Corning shares rose as much as 5 percent in morning trading on the New York Stock Exchange, adding to the 7 percent increase in the three months to Tuesday’s close.
The company said on Wednesday it expected sales in its specialty materials business to increase by 15 to 20 percent in the current quarter, compared with the first quarter, as demand for scratch-resistant Gorilla Glass increases.
Apple Inc’s iPhones and iPads, Samsung Electronics Co’s Galaxy Note products and Nokia’s Lumia phones are among products that use Gorilla Glass.
“If the market were to move to ‘touch’ in notebook ... that actually would double the size of the market that would be available for Gorilla Glass,” Senior Vice President Tony Tripeny told Reuters. The automobile and building industries also offered plenty of opportunities, he said.
Chief Financial Officer Jim Flaws said Corning had taken decisive action to hedge against the recent sharp depreciation of the yen against the dollar, capping the company’s exposure at 93 yen to the dollar.
The yen, which has been falling since the Bank of Japan unleashed an intense burst of monetary stimulus earlier this month, was trading around 99.5 to the dollar on Wednesday.
“The change in yen/dollar exchange rate actually helps most of our customers as they sell their LCD panels in dollars and buy our glass in yen,” Flaws said on a call with analysts.
Corning’s competitors include Japan’s Asahi Glass Co Ltd and Sumitomo Electric Industries Ltd, which stand to benefit from a weaker yen.
Corning’s net income rose to $494 million, or 33 cents per share, in the first quarter, from $474 million, or 31 cents per share, a year earlier.
Excluding items, the company earned 30 cents per share. Revenue was little changed at $1.81 billion.

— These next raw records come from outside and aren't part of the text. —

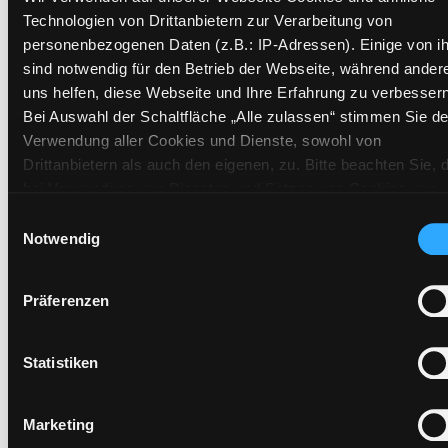
Vorbestellungen:
0
Technologien von Drittanbietern zur Verarbeitung von
personenbezogenen Daten (z.B.: IP-Adressen). Einige von i
Mediengruppe:
Zeitschriften
sind notwendig für den Betrieb der Webseite, während ander
Frist:
uns helfen, diese Webseite und Ihre Erfahrung zu verbessern
Barcode:
1105Z052001
Bei Auswahl der Schaltfläche „Alle zulassen“ stimmen Sie de
Standort 3:
Verwendung aller Cookies und Dienste, sowohl von
Drittanbietern als auch den eigenen, zu. Bitte beachten Sie, 
bei Verwendung von Diensten und Setzen von Cookies von
Vorbestellen
Drittanbietern, eine Verarbeitung in unsicheren Drittländern
Einwilligungsauswahl
(Länder außerhalb des EWR ohne adäquates
Notwendig
Medium auf die Postliste setzen
Datenschutzniveau) stattfinden kann. In diesem Zusammen
können aktuell Risiken für Betroffene nicht vollständig
Präferenzen
ausgeschlossen werden. Eine Verarbeitung durch solche
Cookies oder Dienste erfolgt nur, wenn Sie die jeweilige
Einwilligung erteilen („Auswahl erlauben“) oder auf die
Statistiken
Schaltfläche „Alle zulassen“ klicken. Unter dem Punkt „Detai
zeigen“ finden Sie Erklärungen zu den verschiedenen Katego
Hotline (Mo-Fr 9 bis 17 Uhr): 0316 872-
Marketing
von Cookies und ähnlichen Technologien. Selbstverständlich
800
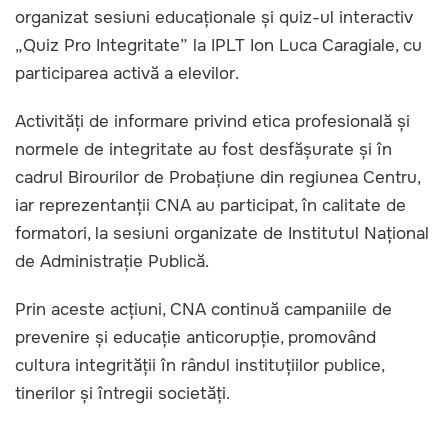
organizat sesiuni educaționale și quiz-ul interactiv
„Quiz Pro Integritate” la IPLT Ion Luca Caragiale, cu
participarea activă a elevilor.
Activități de informare privind etica profesională și
normele de integritate au fost desfășurate și în
cadrul Birourilor de Probațiune din regiunea Centru,
iar reprezentanții CNA au participat, în calitate de
formatori, la sesiuni organizate de Institutul Național
de Administrație Publică.
Prin aceste acțiuni, CNA continuă campaniile de
prevenire și educație anticorupție, promovând
cultura integrității în rândul instituțiilor publice,
tinerilor și întregii societăți.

Analysts on average had expected earnings of 24 cents per share on revenue of $1.96 billion, according to Thomson Reuters I/B/E/S.
The company’s gross margin increased to 43 percent, up from 42 percent a year earlier and exceeding the company’s own forecast of 41 percent.
Sales of Gorilla Glass have more than made up for weakness in Corning’s LCD glass business, as people who already own a flat-screen TV show little appetite to upgrade to new models.
But revenue in the display technologies business, which makes LCD panels, increased 7 percent to $650 million in the first quarter and the company said LCD price declines were more moderate than in the fourth quarter.
While the company credited strong demand for Gorilla Glass for earnings growth in the quarter, it does not break out Gorilla Glass sales from overall sales in its specialty materials division.
Sales in that division declined 10 percent, to $258 million, largely because of weakness in the semiconductor market, which uses Corning’s optical products.
Sales in the company’s telecom business slowed because of the withdrawal of some government incentives in the United States and a weak European economy, Corning said.
Revenue also declined in Corning’s environmental technologies business, which supplies filters and other products to the automotive industry, mainly due to weak economic conditions in Europe.
Sales in the telecommunications business fell 7 percent to $470 million, while those at the environmental technologies business fell 13 percent to $228 million.
Corning raised its quarterly dividend to 10 cents per share from 9 cents, and said it would spend up to $2 billion to buy back shares.
Corning shares were up 4.8 percent at $13.76 at midday on the New York Stock Exchange.